*STUDY QUESTIONS*.
1. In the Fargo review, what did Ray Stussey receive from his late father's estate?
2. Write out the part of the Fargo review that opens with the words containing "We cut forward" and closes with "home office wall.".

*EXCERPT TO READ*.
<<<<

FARGO, Season 3 premiere: “The Law of Vacant Places”

Ewen McGregor plays twin brothers Emmit and Ray Stussey in “Fargo,” Season 3.

The FX series “Fargo” takes viewers on a “true story” adventure through the snow-swept landscape of Minnesota. Based on the Coen Brothers Academy Award winning film “Fargo,” each season of the TV series explores different stories within the themes of innocence lost, human failings, and the redemptive power of goodness.

Northern Minnesota author Aaron J. Brown reviews each episode of “Fargo” with an eye for unique details from the place where the show is set.

Now, for this week’s review. I rate the details from INTERESTING (that’s bad), to PRETTY GOOD (the ol’ Minnesota default), and OH, YA! (real good then). Beware the spoilers.

The Law of Vacant Places

(Original air date: April 19, 2017)

Our story begins in an unlikely place: Communist East Germany in 1988. A military officer interrogates a man who has obviously been mistaken for someone else. Nevertheless, the “State” doesn’t make mistakes, so the officer continues. He tells the man that his pleadings of being someone else is “just a story.”

We cut forward to 2010, where we see traditional “Fargo” disclaimer, “This is a true story,” only juxtaposed with the officer’s caveat, “just a story.” We will learn that pleading mistaken identity doesn’t prevent bad things from happening. In a season that features two rival brothers played by the same actor, this seems to channel our theme for the story.

So, it goes like this. Emmit and Ray Stussey, both played by Ewen McGregor, are brothers at odds, owing to a dispute over their late father’s wishes. Ray got the Corvette, a well-worn muscle car which he still drives year-round (road salt, fella! ROAD SALT!). Emmit got the priceless “Myth of Sisyphus” postage stamps, most of which he sold for considerable cash, but one of which remains hanging on his home office wall.

Emmit is a (seemingly) successful businessman, the “Parking Lot King” of Minnesota. Ray is a broke, put-upon parole officer who consorts with a much rougher crowd. Ray asks Emmit for money to buy his ex-con girlfriend Nikki Swango (Mary Elizabeth Winstead) a decent wedding ring. “Not a good time,” says Emmit and his ever-present lawyer Sy Feltz (Michael Stuhlbarg), a classic Minnesota retort designed to smother such requests with a bed pillow.

>>>>

*DATA UNDER STUDY*.
<<<<

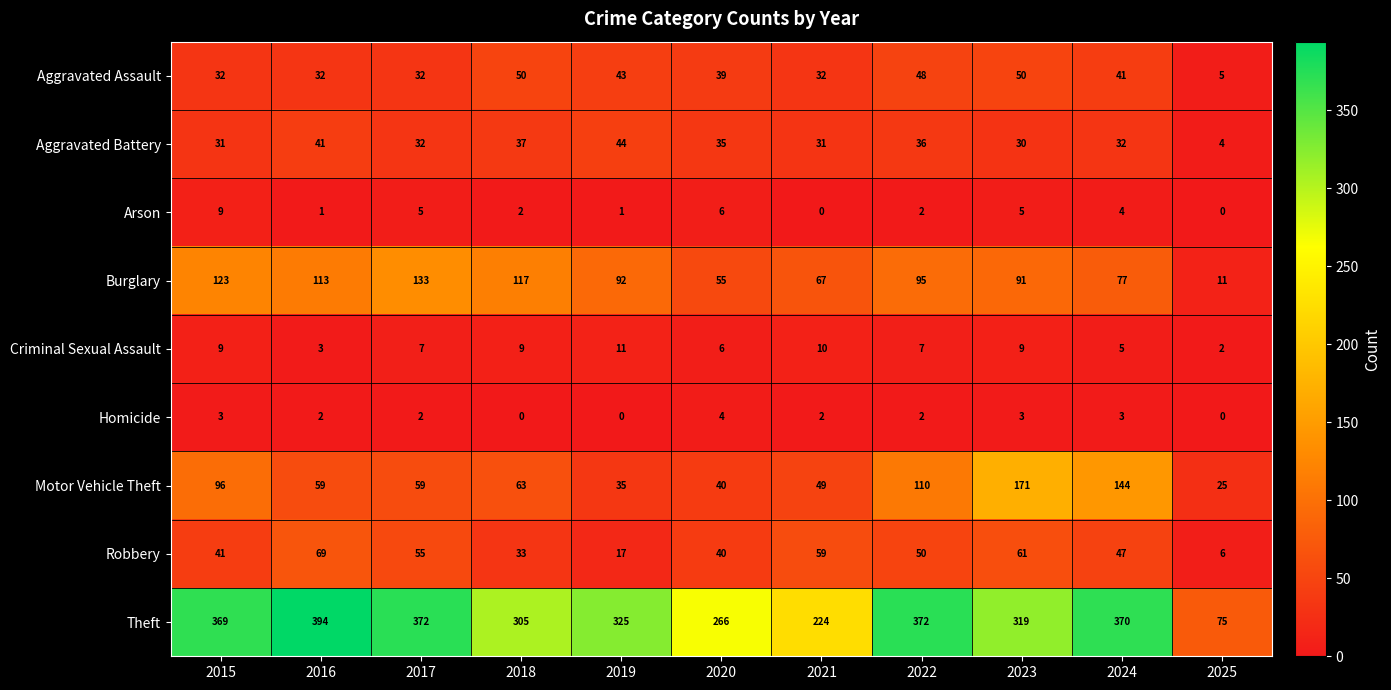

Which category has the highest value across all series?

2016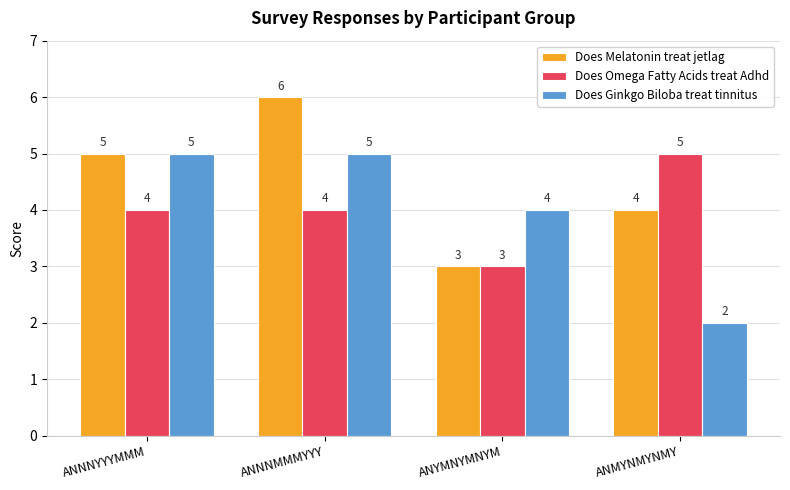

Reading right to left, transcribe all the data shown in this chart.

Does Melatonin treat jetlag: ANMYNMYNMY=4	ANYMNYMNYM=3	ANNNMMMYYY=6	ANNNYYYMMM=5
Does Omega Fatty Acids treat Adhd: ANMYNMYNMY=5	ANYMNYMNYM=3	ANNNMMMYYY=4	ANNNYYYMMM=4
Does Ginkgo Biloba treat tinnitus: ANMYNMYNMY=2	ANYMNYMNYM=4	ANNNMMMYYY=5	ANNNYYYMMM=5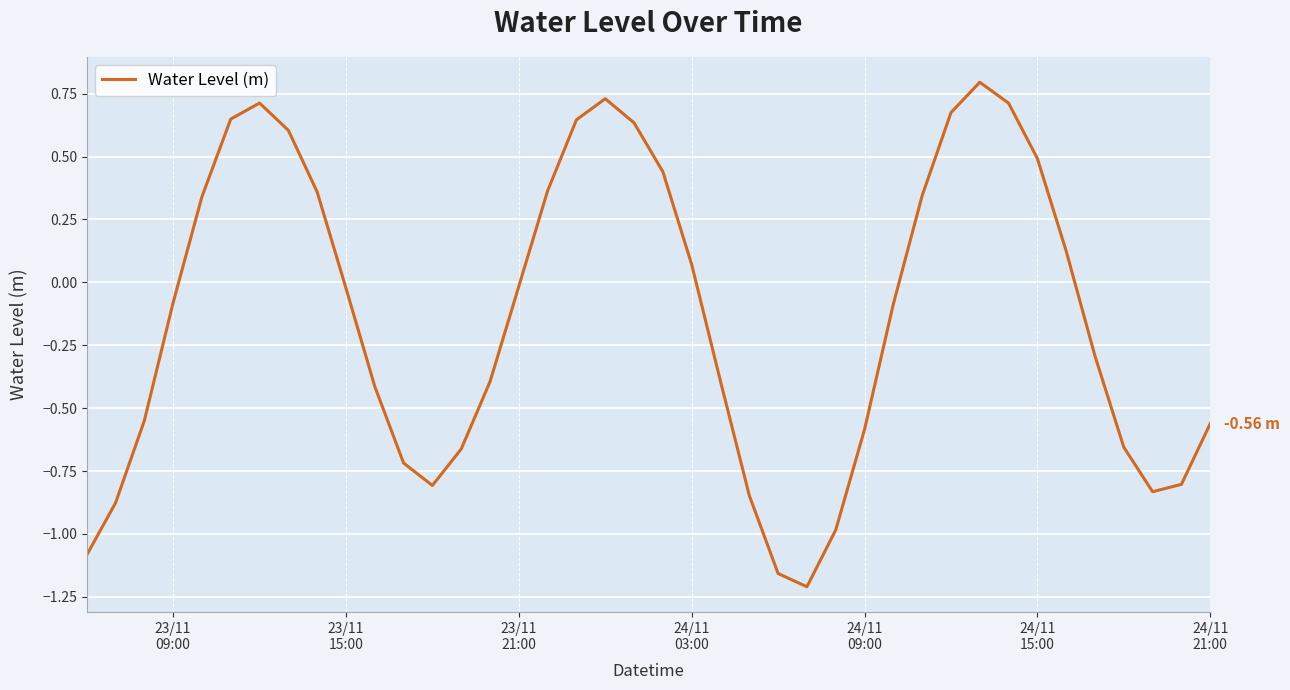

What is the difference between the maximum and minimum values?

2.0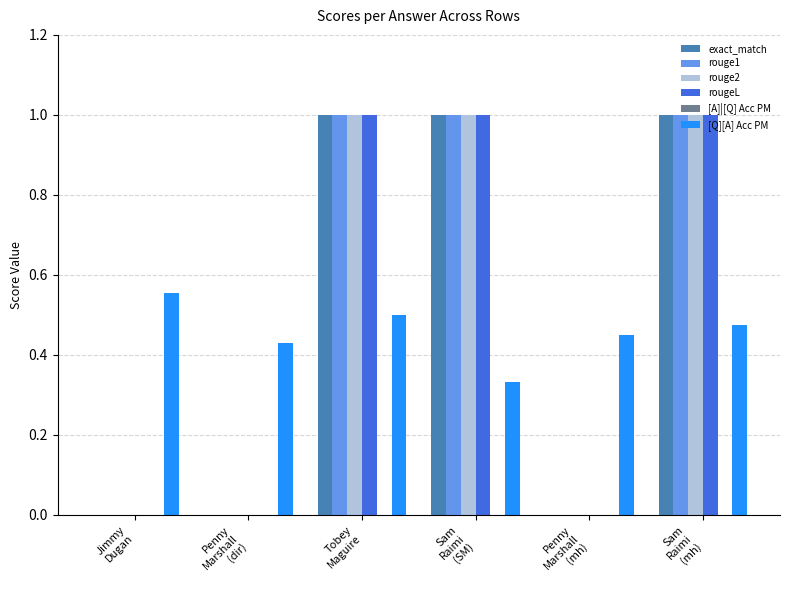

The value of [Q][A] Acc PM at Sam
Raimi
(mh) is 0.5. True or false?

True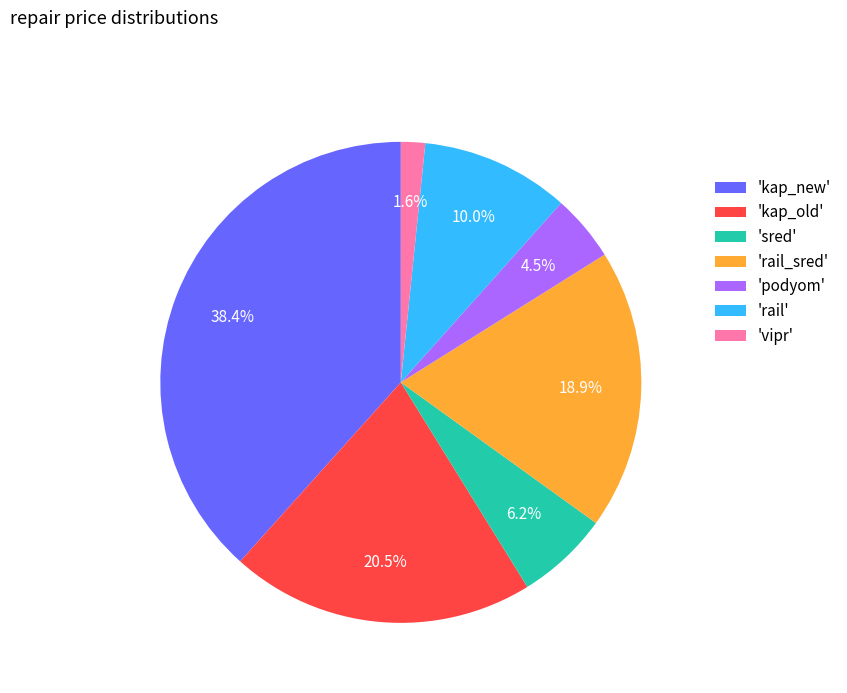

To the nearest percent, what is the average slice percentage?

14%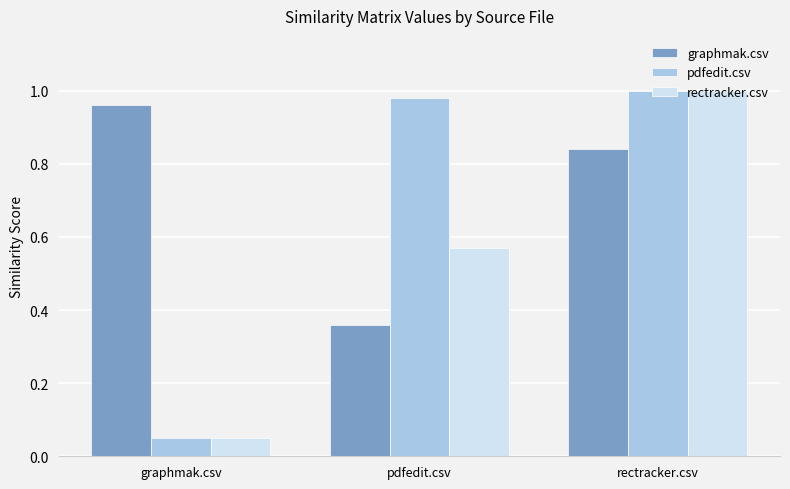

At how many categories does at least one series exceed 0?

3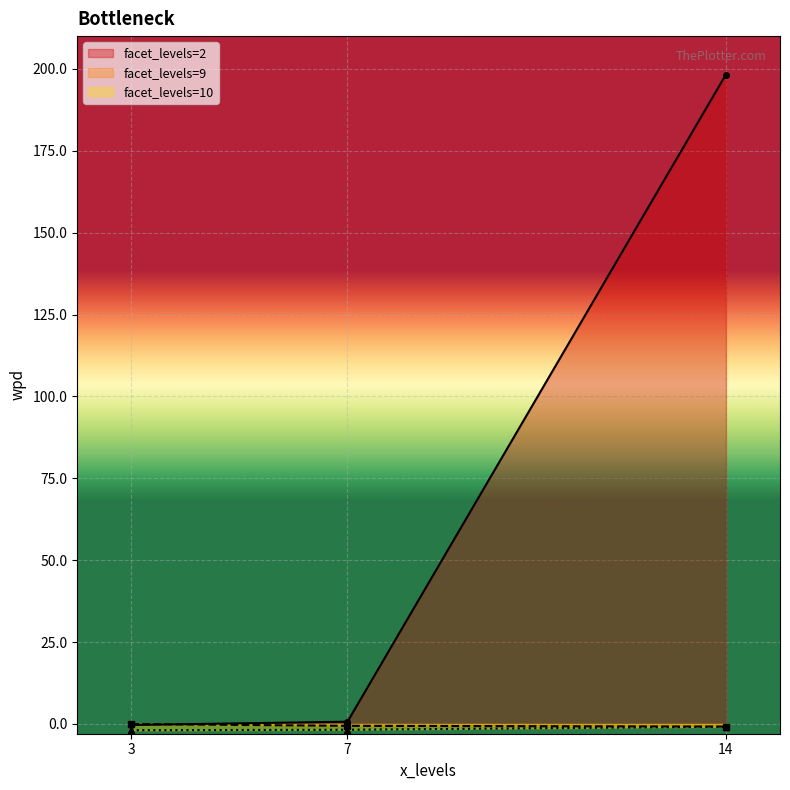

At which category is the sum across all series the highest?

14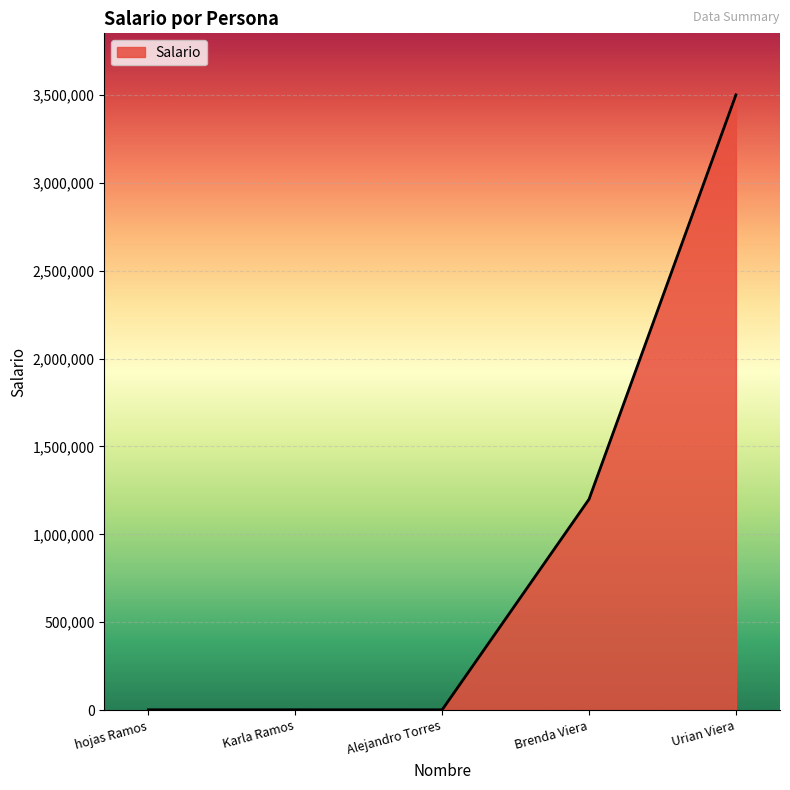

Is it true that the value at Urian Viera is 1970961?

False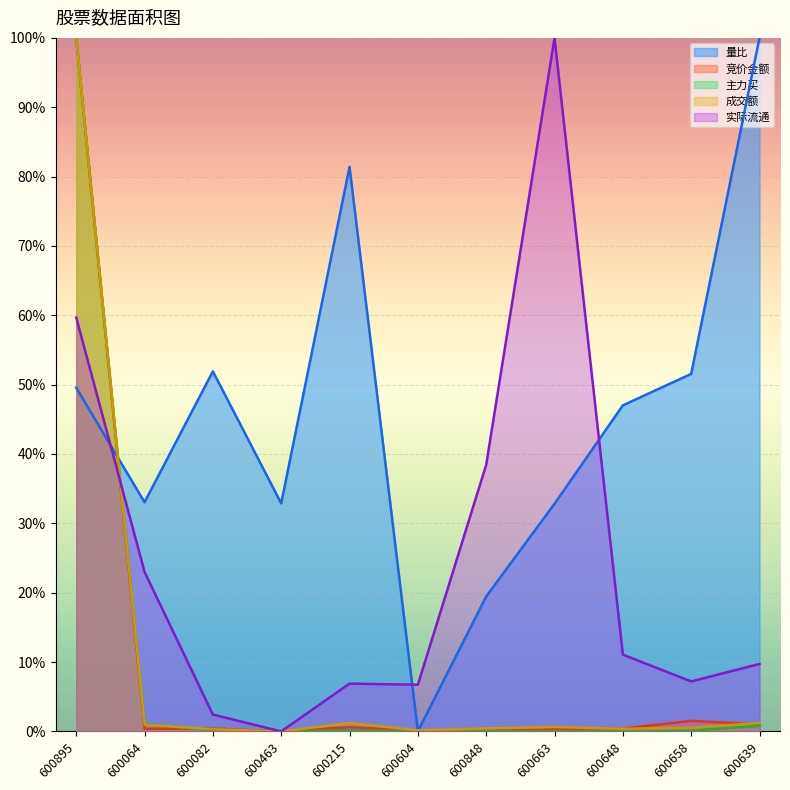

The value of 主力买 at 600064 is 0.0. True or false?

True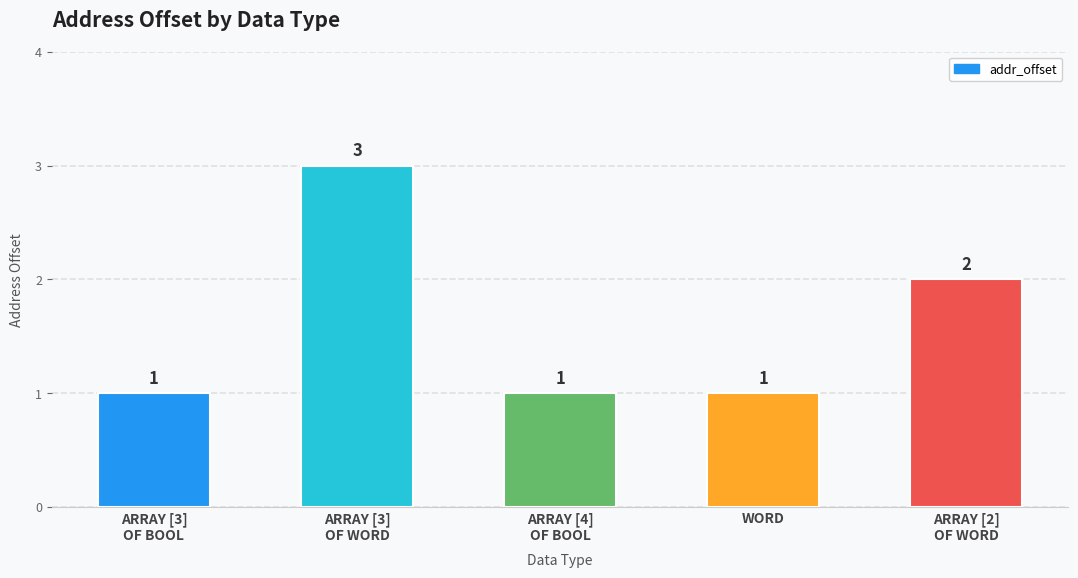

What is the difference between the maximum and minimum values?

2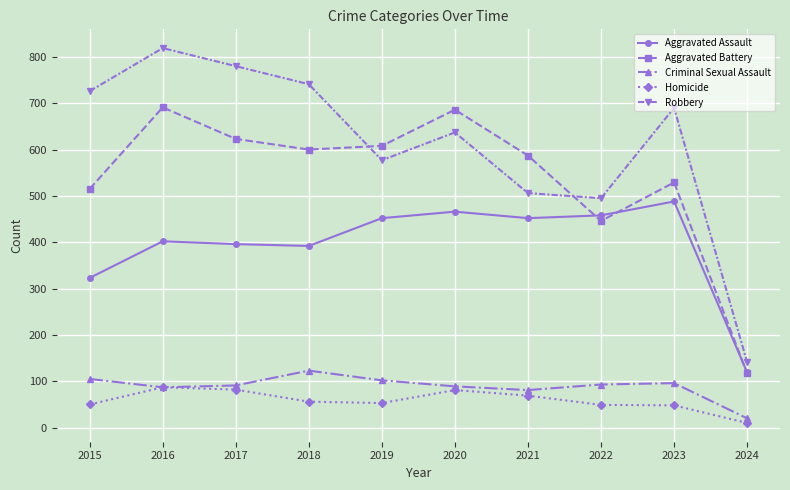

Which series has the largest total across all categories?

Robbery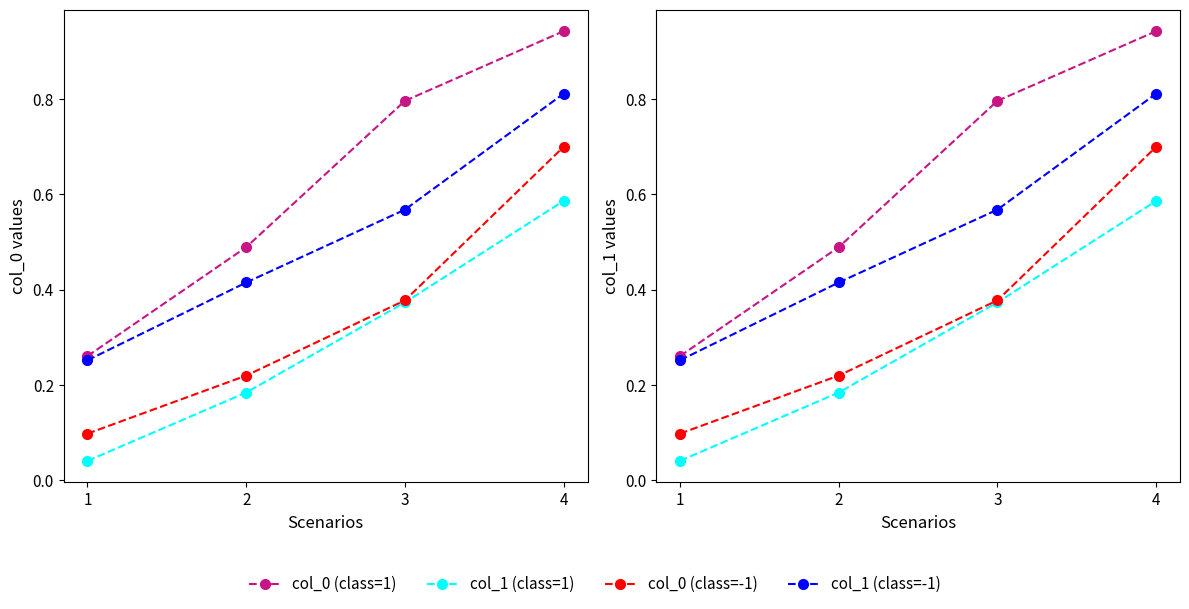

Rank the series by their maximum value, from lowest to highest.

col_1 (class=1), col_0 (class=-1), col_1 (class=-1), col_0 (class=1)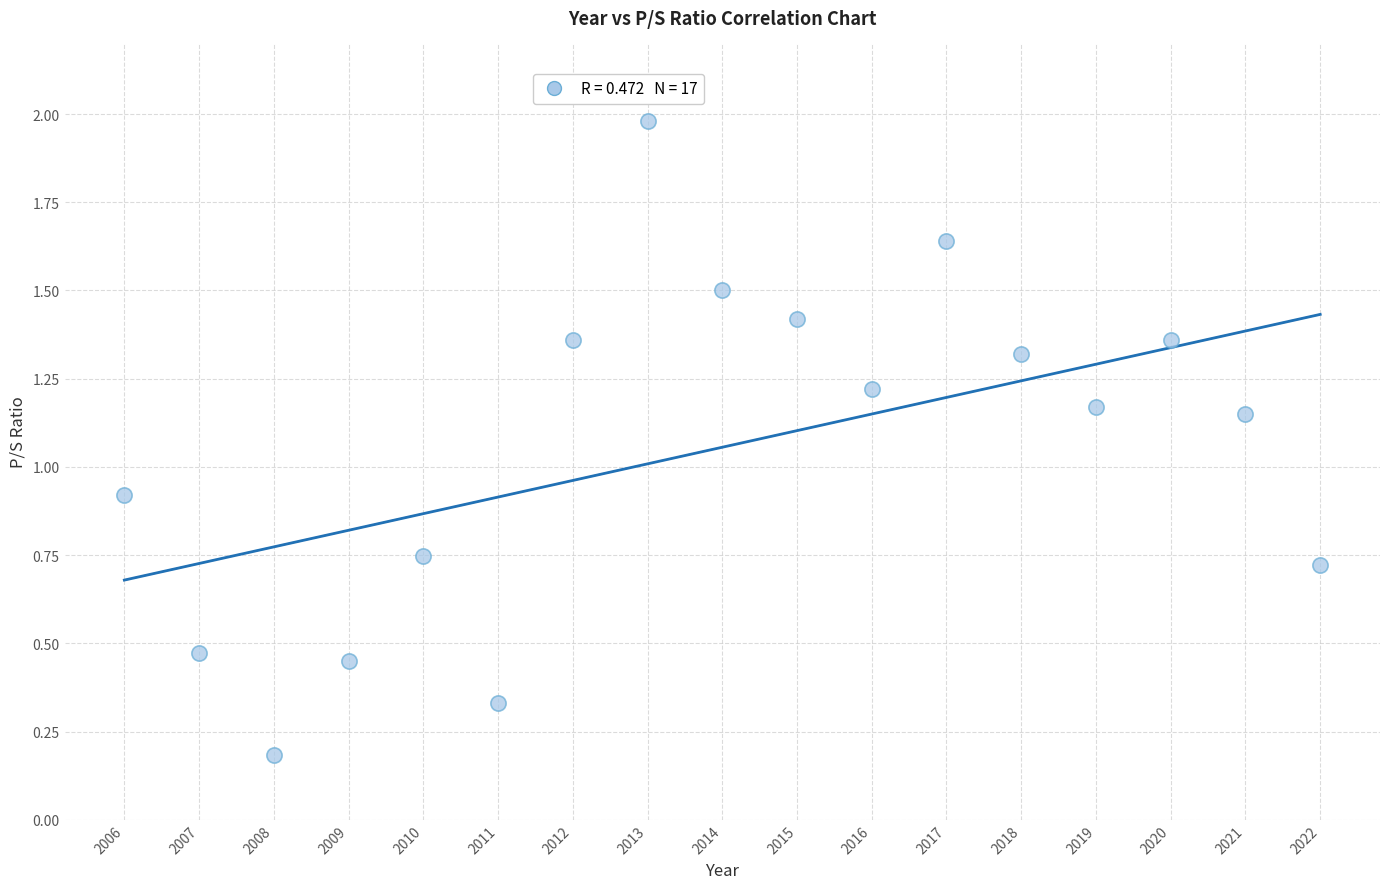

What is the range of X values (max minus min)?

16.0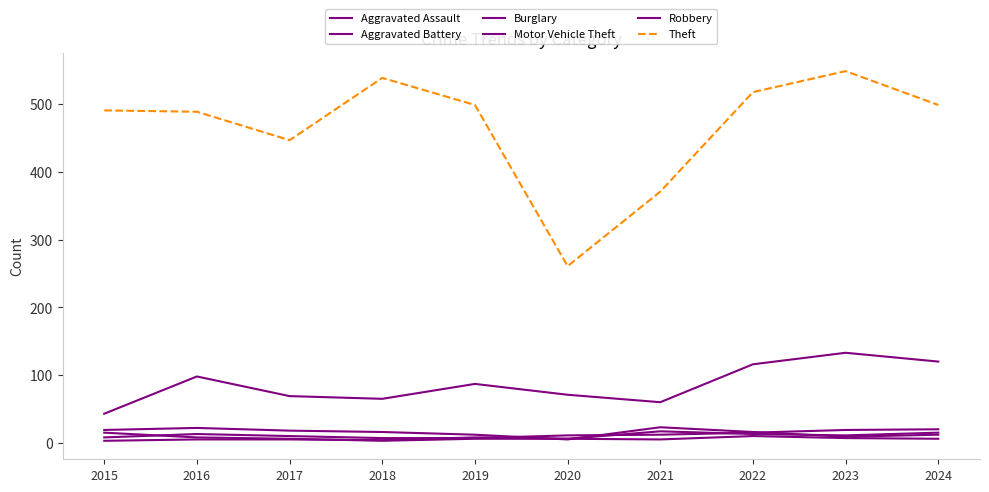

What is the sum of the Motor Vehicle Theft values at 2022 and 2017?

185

>>>>

*SOLUTIONS BELOW*.
1. A Corvette, a well-worn muscle car.

2.
We cut forward to 2010, where we see traditional “Fargo” disclaimer, “This is a true story,” only juxtaposed with the officer’s caveat, “just a story.” We will learn that pleading mistaken identity doesn’t prevent bad things from happening. In a season that features two rival brothers played by the same actor, this seems to channel our theme for the story.

So, it goes like this. Emmit and Ray Stussey, both played by Ewen McGregor, are brothers at odds, owing to a dispute over their late father’s wishes. Ray got the Corvette, a well-worn muscle car which he still drives year-round (road salt, fella! ROAD SALT!). Emmit got the priceless “Myth of Sisyphus” postage stamps, most of which he sold for considerable cash, but one of which remains hanging on his home office wall.